↓↓↓

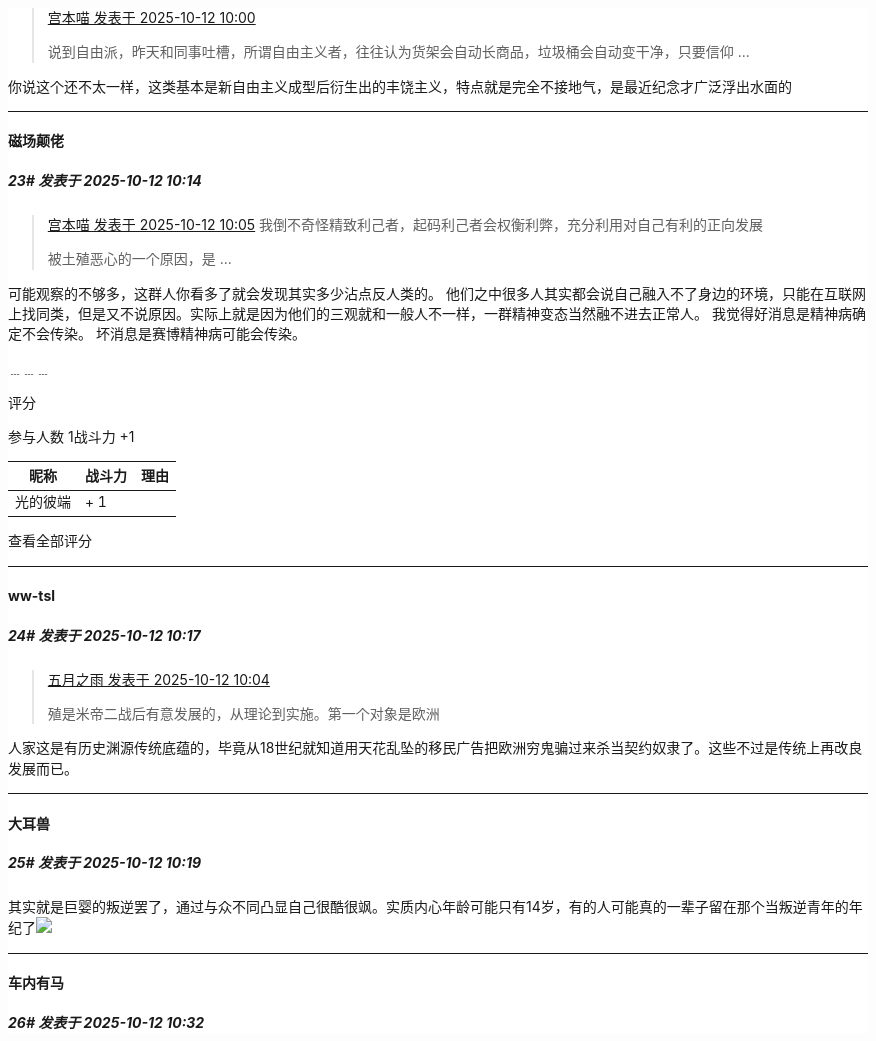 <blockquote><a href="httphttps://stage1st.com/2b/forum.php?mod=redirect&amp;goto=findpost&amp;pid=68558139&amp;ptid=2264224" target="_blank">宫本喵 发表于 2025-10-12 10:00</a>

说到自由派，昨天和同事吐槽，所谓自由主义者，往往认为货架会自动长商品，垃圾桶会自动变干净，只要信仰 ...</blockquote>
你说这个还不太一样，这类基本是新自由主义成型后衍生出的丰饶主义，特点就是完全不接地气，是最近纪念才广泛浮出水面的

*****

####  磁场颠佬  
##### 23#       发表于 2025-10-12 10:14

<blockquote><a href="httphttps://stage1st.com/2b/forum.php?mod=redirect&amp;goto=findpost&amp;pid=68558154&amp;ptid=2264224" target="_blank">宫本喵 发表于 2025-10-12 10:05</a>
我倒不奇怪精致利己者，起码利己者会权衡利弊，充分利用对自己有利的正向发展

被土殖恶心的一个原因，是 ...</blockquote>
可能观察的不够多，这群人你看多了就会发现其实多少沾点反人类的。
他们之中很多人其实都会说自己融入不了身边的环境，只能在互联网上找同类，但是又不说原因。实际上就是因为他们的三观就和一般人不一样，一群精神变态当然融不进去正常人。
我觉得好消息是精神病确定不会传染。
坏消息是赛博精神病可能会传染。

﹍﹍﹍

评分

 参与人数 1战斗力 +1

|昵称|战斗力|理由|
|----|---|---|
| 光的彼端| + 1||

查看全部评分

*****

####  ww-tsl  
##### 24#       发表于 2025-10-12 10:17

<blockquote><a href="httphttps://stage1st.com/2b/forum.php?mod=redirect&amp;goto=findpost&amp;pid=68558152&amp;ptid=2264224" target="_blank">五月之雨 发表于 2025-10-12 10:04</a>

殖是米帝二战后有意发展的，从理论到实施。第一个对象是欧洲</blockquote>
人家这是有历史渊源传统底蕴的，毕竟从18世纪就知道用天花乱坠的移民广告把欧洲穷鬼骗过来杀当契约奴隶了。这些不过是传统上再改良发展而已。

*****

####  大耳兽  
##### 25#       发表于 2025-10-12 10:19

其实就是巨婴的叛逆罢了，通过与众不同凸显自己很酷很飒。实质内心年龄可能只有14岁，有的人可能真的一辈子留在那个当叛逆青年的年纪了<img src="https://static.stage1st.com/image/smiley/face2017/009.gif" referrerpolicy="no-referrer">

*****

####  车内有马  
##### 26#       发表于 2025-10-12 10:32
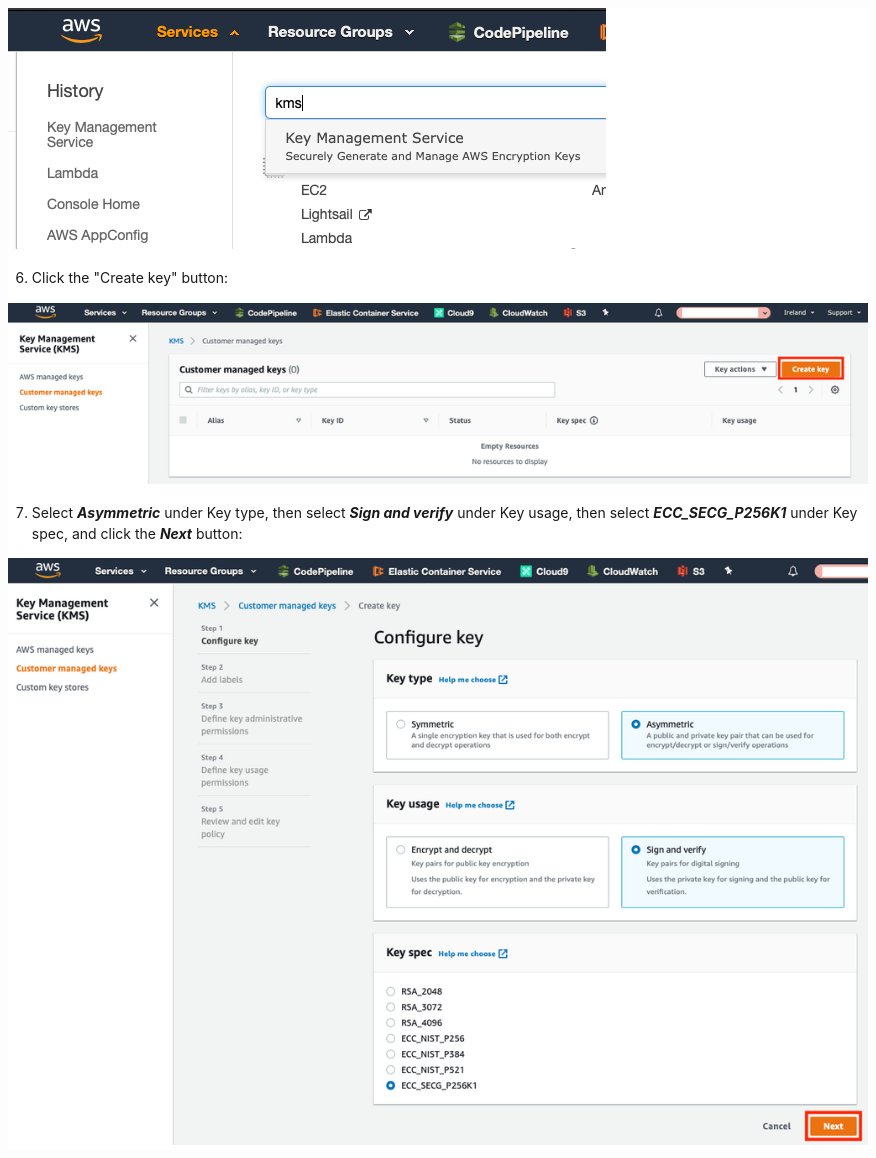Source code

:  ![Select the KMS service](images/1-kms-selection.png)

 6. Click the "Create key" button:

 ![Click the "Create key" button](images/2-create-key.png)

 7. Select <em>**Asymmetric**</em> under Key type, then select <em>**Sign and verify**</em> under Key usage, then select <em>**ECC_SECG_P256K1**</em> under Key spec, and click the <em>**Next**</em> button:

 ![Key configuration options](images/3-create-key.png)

↑↑↑

Write out the whole listing above exactly; do not include the pictures.

 <blockquote><a href="httphttps://stage1st.com/2b/forum.php?mod=redirect&amp;goto=findpost&amp;pid=68558139&amp;ptid=2264224" target="_blank">宫本喵 发表于 2025-10-12 10:00</a>

说到自由派，昨天和同事吐槽，所谓自由主义者，往往认为货架会自动长商品，垃圾桶会自动变干净，只要信仰 ...</blockquote>
你说这个还不太一样，这类基本是新自由主义成型后衍生出的丰饶主义，特点就是完全不接地气，是最近纪念才广泛浮出水面的

*****

####  磁场颠佬  
##### 23#       发表于 2025-10-12 10:14

<blockquote><a href="httphttps://stage1st.com/2b/forum.php?mod=redirect&amp;goto=findpost&amp;pid=68558154&amp;ptid=2264224" target="_blank">宫本喵 发表于 2025-10-12 10:05</a>
我倒不奇怪精致利己者，起码利己者会权衡利弊，充分利用对自己有利的正向发展

被土殖恶心的一个原因，是 ...</blockquote>
可能观察的不够多，这群人你看多了就会发现其实多少沾点反人类的。
他们之中很多人其实都会说自己融入不了身边的环境，只能在互联网上找同类，但是又不说原因。实际上就是因为他们的三观就和一般人不一样，一群精神变态当然融不进去正常人。
我觉得好消息是精神病确定不会传染。
坏消息是赛博精神病可能会传染。

﹍﹍﹍

评分

 参与人数 1战斗力 +1

|昵称|战斗力|理由|
|----|---|---|
| 光的彼端| + 1||

查看全部评分

*****

####  ww-tsl  
##### 24#       发表于 2025-10-12 10:17

<blockquote><a href="httphttps://stage1st.com/2b/forum.php?mod=redirect&amp;goto=findpost&amp;pid=68558152&amp;ptid=2264224" target="_blank">五月之雨 发表于 2025-10-12 10:04</a>

殖是米帝二战后有意发展的，从理论到实施。第一个对象是欧洲</blockquote>
人家这是有历史渊源传统底蕴的，毕竟从18世纪就知道用天花乱坠的移民广告把欧洲穷鬼骗过来杀当契约奴隶了。这些不过是传统上再改良发展而已。

*****

####  大耳兽  
##### 25#       发表于 2025-10-12 10:19

其实就是巨婴的叛逆罢了，通过与众不同凸显自己很酷很飒。实质内心年龄可能只有14岁，有的人可能真的一辈子留在那个当叛逆青年的年纪了<img src="https://static.stage1st.com/image/smiley/face2017/009.gif" referrerpolicy="no-referrer">

*****

####  车内有马  
##### 26#       发表于 2025-10-12 10:32
Source code

:  ![Select the KMS service](images/1-kms-selection.png)

 6. Click the "Create key" button:

 ![Click the "Create key" button](images/2-create-key.png)

 7. Select <em>**Asymmetric**</em> under Key type, then select <em>**Sign and verify**</em> under Key usage, then select <em>**ECC_SECG_P256K1**</em> under Key spec, and click the <em>**Next**</em> button:

 ![Key configuration options](images/3-create-key.png)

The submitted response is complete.